--- Provided data Enclosed Below ---

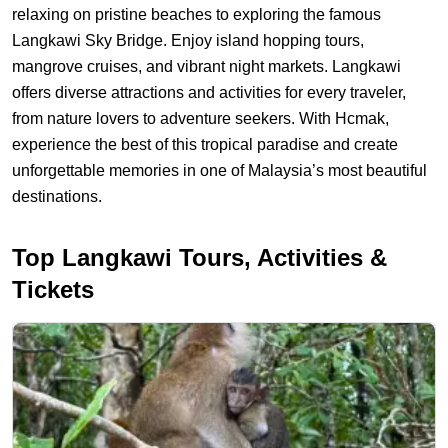
relaxing on pristine beaches to exploring the famous
Langkawi Sky Bridge. Enjoy island hopping tours,
mangrove cruises, and vibrant night markets. Langkawi
offers diverse attractions and activities for every traveler,
from nature lovers to adventure seekers. With Hcmak,
experience the best of this tropical paradise and create
unforgettable memories in one
of
Malaysia’s most beautiful
destinations.
Hcmak: THE TOP 3 Things To Do in Langkawi | Attractions & Act
Top Langkawi Tours, Activities &
Tickets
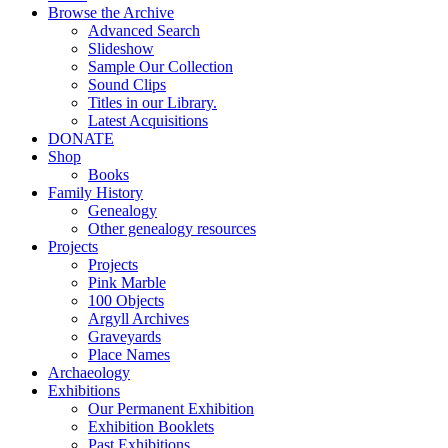
Browse the Archive
Advanced Search
Slideshow
Sample Our Collection
Sound Clips
Titles in our Library.
Latest Acquisitions
DONATE
Shop
Books
Family History
Genealogy
Other genealogy resources
Projects
Projects
Pink Marble
100 Objects
Argyll Archives
Graveyards
Place Names
Archaeology
Exhibitions
Our Permanent Exhibition
Exhibition Booklets
Past Exhibitions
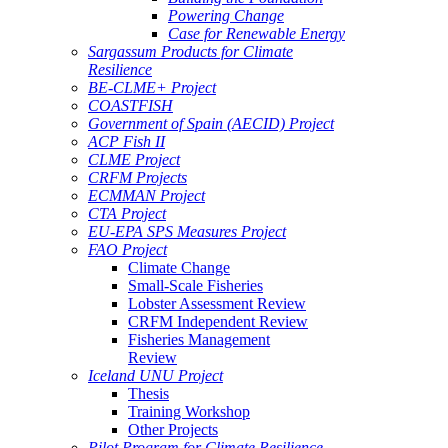
Powering Change
Case for Renewable Energy
Sargassum Products for Climate
Resilience
BE-CLME+ Project
COASTFISH
Government of Spain (AECID) Project
ACP Fish II
CLME Project
CRFM Projects
ECMMAN Project
CTA Project
EU-EPA SPS Measures Project
FAO Project
Climate Change
Small-Scale Fisheries
Lobster Assessment Review
CRFM Independent Review
Fisheries Management
Review
Iceland UNU Project
Thesis
Training Workshop
Other Projects
Pilot Program for Climate Resilience -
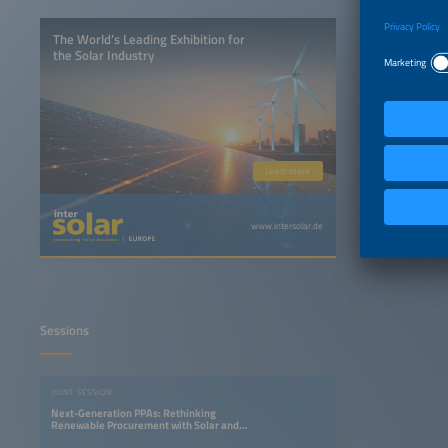
The World’s Leading Exhibition for
the Solar Industry
Learn more
www.intersolar.de
Sessions
JOINT SESSION
Next-Generation PPAs: Rethinking
Renewable Procurement with Solar and
Storage Projects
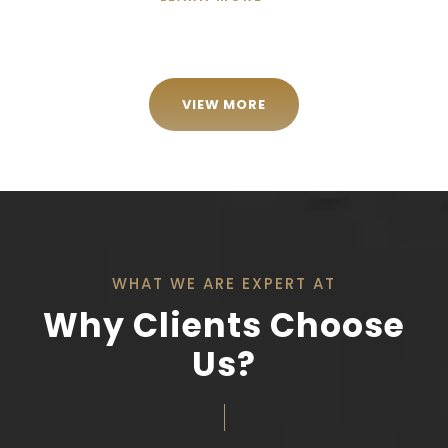
VIEW MORE
WHAT WE ARE EXPERT AT
Why Clients Choose
Us?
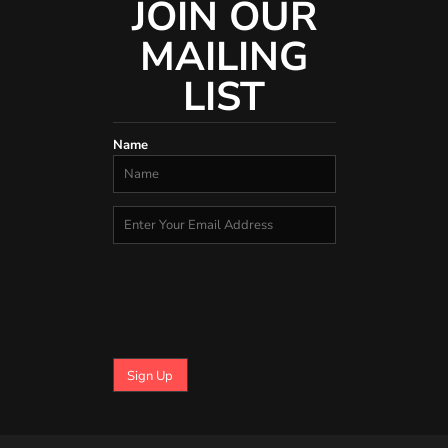
JOIN OUR
MAILING
LIST
Name
Sign Up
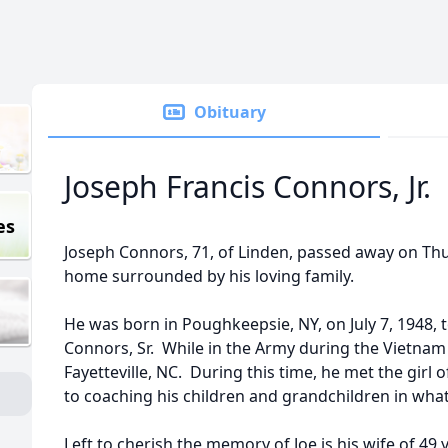
Obituary
Joseph Francis Connors, Jr.
es
Joseph Connors, 71, of Linden, passed away on Thur
home surrounded by his loving family.
He was born in Poughkeepsie, NY, on July 7, 1948, t
Connors, Sr. While in the Army during the Vietnam
Fayetteville, NC. During this time, he met the girl
to coaching his children and grandchildren in wha
Left to cherish the memory of Joe is his wife of 49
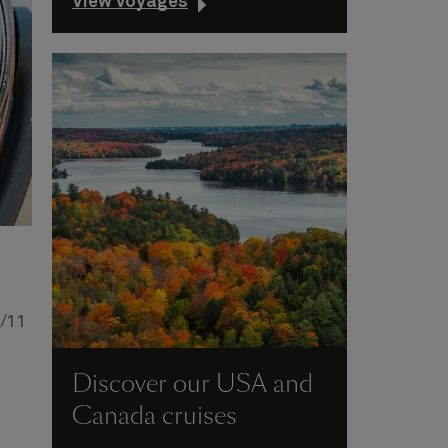
View voyages
9/11
Discover our USA and
Canada cruises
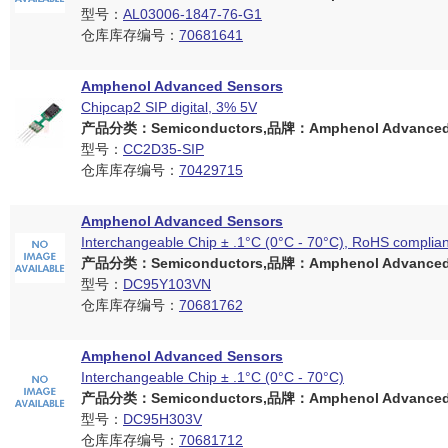
型号：
AL03006-1847-76-G1
仓库库存编号：
70681641
Amphenol Advanced Sensors
Chipcap2 SIP digital, 3% 5V
产品分类：Semiconductors,品牌：Amphenol Advanced 
型号：
CC2D35-SIP
仓库库存编号：
70429715
Amphenol Advanced Sensors
Interchangeable Chip ± .1°C (0°C - 70°C), RoHS complian
产品分类：Semiconductors,品牌：Amphenol Advanced 
型号：
DC95Y103VN
仓库库存编号：
70681762
Amphenol Advanced Sensors
Interchangeable Chip ± .1°C (0°C - 70°C)
产品分类：Semiconductors,品牌：Amphenol Advanced 
型号：
DC95H303V
仓库库存编号：
70681712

--- End of Enclosed Provided data ---

Problem statement
Wherever a picture appears in the records above, skip it and retype everything else exactly.

Answer space
relaxing on pristine beaches to exploring the famous
Langkawi Sky Bridge. Enjoy island hopping tours,
mangrove cruises, and vibrant night markets. Langkawi
offers diverse attractions and activities for every traveler,
from nature lovers to adventure seekers. With Hcmak,
experience the best of this tropical paradise and create
unforgettable memories in one
of
Malaysia’s most beautiful
destinations.
Hcmak: THE TOP 3 Things To Do in Langkawi | Attractions & Act
Top Langkawi Tours, Activities &
Tickets
Browse the Archive
Advanced Search
Slideshow
Sample Our Collection
Sound Clips
Titles in our Library.
Latest Acquisitions
DONATE
Shop
Books
Family History
Genealogy
Other genealogy resources
Projects
Projects
Pink Marble
100 Objects
Argyll Archives
Graveyards
Place Names
Archaeology
Exhibitions
Our Permanent Exhibition
Exhibition Booklets
Past Exhibitions
Powering Change
Case for Renewable Energy
Sargassum Products for Climate
Resilience
BE-CLME+ Project
COASTFISH
Government of Spain (AECID) Project
ACP Fish II
CLME Project
CRFM Projects
ECMMAN Project
CTA Project
EU-EPA SPS Measures Project
FAO Project
Climate Change
Small-Scale Fisheries
Lobster Assessment Review
CRFM Independent Review
Fisheries Management
Review
Iceland UNU Project
Thesis
Training Workshop
Other Projects
Pilot Program for Climate Resilience -
The World’s Leading Exhibition for
the Solar Industry
Learn more
www.intersolar.de
Sessions
JOINT SESSION
Next-Generation PPAs: Rethinking
Renewable Procurement with Solar and
Storage Projects
VIEW MORE
WHAT WE ARE EXPERT AT
Why Clients Choose
Us?
JOIN OUR
MAILING
LIST
Name
Sign Up
Obituary
Joseph Francis Connors, Jr.
es
Joseph Connors, 71, of Linden, passed away on Thur
home surrounded by his loving family.
He was born in Poughkeepsie, NY, on July 7, 1948, t
Connors, Sr. While in the Army during the Vietnam
Fayetteville, NC. During this time, he met the girl
to coaching his children and grandchildren in wha
Left to cherish the memory of Joe is his wife of 49
View voyages
9/11
Discover our USA and
Canada cruises
型号：
AL03006-1847-76-G1
仓库库存编号：
70681641
Amphenol Advanced Sensors
Chipcap2 SIP digital, 3% 5V
产品分类：Semiconductors,品牌：Amphenol Advanced 
型号：
CC2D35-SIP
仓库库存编号：
70429715
Amphenol Advanced Sensors
Interchangeable Chip ± .1°C (0°C - 70°C), RoHS complian
产品分类：Semiconductors,品牌：Amphenol Advanced 
型号：
DC95Y103VN
仓库库存编号：
70681762
Amphenol Advanced Sensors
Interchangeable Chip ± .1°C (0°C - 70°C)
产品分类：Semiconductors,品牌：Amphenol Advanced 
型号：
DC95H303V
仓库库存编号：
70681712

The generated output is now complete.